This month’s MakeBox was a punch needle project with a folksy theme. I’ve been quite looking forward to this as I’m keen to try out my newly acquired punch needle skills. I have a few designs of my own I’d like to try soon but it’s always good to practice first!

In the box there was:

  • Embroidery hoop
  • Grey, red and sage green yarn
  • Navy blue thread
  • Punch needle
  • Sewing needle and pins
  • Round cushion pad
  • Hessian fabric
  • Cotton lining fabric
  • Felt backing fabric
  • Paper template and transfer sheet
  • Postcard

The main project was to make a punch needle cushion. I started off by applying the design to the fabric using the waxy transfer paper, tracing over the flower and bird design with a pencil. This left a white mark on the hessian fabric. The hessian fabric was chosen as it has quite a loose weave to allow the punch needle to pass through it easily. Once I had traced the design I fixed the fabric in the embroidery hoop. It needs to be as taut as possible and I found I was constantly pulling it tight again as the process of pushing the needle through easily makes the fabric baggy. I was a little disappointed that the waxy transfer paper was smaller than the actual design which meant I had to do a bit of jigging around trying to line the pattern back up once I’d moved the transfer paper. Although it wasn’t much of a problem I do find small details like this a bit annoying as it seems like something that should be checked and measured when putting the box together.

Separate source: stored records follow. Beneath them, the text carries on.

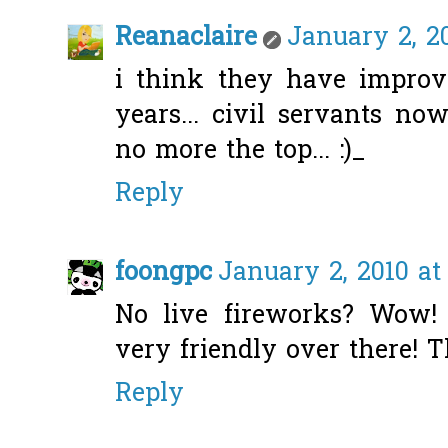
Reanaclaire
January 2, 20
i think they have improv
years... civil servants no
no more the top... :)_
Reply
foongpc
January 2, 2010 at
No live fireworks? Wow!
very friendly over there! Th
Reply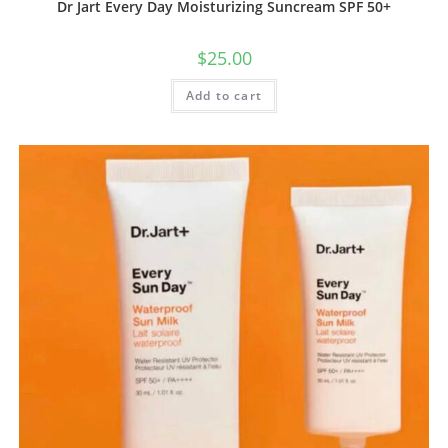
Dr Jart Every Day Moisturizing Suncream SPF 50+
$
25.00
Add to cart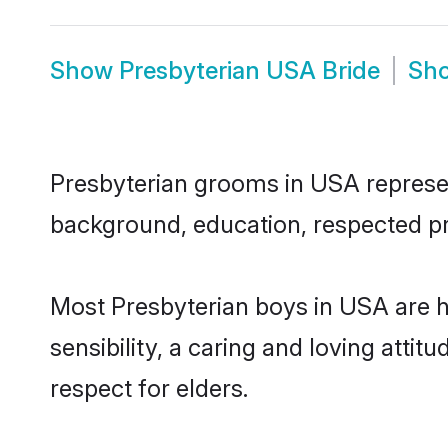
Show
Presbyterian USA Bride
Sh
Presbyterian grooms in USA represent
background, education, respected pro
Most Presbyterian boys in USA are 
sensibility, a caring and loving attit
respect for elders.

I really enjoyed the actual punch needle part of the project. It’s a really satisfying craft that gets quick results. You can see the effects of your work straight away and it doesn’t take long to fill in an area. Most of the design was filled in working from the front to the back using the flatter stitch to create the blocks of colour. This meant it was important to be neat and work the stitches closely together. The smaller flowers and anthers of the larger flower were created working from the back to the front to achieve the looped stitches, which gave it a nice 3D effect.

There was the option to leave it as a wall hanging but I wanted to complete the project so I followed the next steps to turn it into a cushion. I marked out the 12 inch circle from the pattern onto each of the three pieces of fabric and then added a 1 inch seam allowance. After cutting out all three I pinned the hessian and lining cotton together and sewed around them. The navy lining cotton is to prevent the white cushion pad showing through the hessian. I then pinned the felt backing to the front of the hessian so that the design was covered over. After sewing these together, leaving a gap to put the cushion pad through, I then trimmed the seam allowance down to 1cm and cut notches in it so that it wouldn’t be bulky when I turned it the right way round. Once I had pulled it through so that the design was showing I stuffed the cushion pad inside, making sure it was pushed right to the edges. Lastly, I pinned the two sides together and sewed up the gap.

There was also a mini project in the box as usual. A ‘peace and dove’ postcard to embroider. There were no holes pre-punched in it, so it was up to me to choose where to place them, which was unfortunate as some of my holes were too close and ended up merging together! It still looked ok in the end though. Another one for the wall!